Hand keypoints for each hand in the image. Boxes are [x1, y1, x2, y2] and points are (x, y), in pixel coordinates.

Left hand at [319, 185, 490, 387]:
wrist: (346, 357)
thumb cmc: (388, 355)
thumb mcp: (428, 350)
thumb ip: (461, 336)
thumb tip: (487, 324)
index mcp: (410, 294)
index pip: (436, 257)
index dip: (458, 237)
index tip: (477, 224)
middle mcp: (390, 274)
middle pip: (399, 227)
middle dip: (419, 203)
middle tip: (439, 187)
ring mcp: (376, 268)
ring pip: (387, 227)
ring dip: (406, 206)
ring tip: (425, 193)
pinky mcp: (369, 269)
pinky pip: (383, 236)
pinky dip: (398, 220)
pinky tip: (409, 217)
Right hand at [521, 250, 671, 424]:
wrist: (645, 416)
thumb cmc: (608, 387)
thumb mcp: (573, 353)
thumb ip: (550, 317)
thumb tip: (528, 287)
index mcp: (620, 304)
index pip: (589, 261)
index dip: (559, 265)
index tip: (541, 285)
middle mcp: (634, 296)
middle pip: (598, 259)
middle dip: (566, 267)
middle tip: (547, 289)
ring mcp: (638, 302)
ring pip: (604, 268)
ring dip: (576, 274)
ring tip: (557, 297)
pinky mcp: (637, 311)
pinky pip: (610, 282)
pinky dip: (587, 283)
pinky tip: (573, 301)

## Work order
For the listing above, print only the lines starting at the line containing "middle mcp: (634, 296)" and ending at the line containing "pinky dip: (587, 283)", exactly, both included.

## Reply
middle mcp: (634, 296)
middle pip: (598, 259)
middle dip: (566, 267)
middle tip: (547, 289)
ring mcp: (638, 302)
ring pip: (604, 268)
ring dip: (576, 274)
ring tip: (557, 297)
pinky mcp: (637, 311)
pinky pip: (610, 282)
pinky dip: (587, 283)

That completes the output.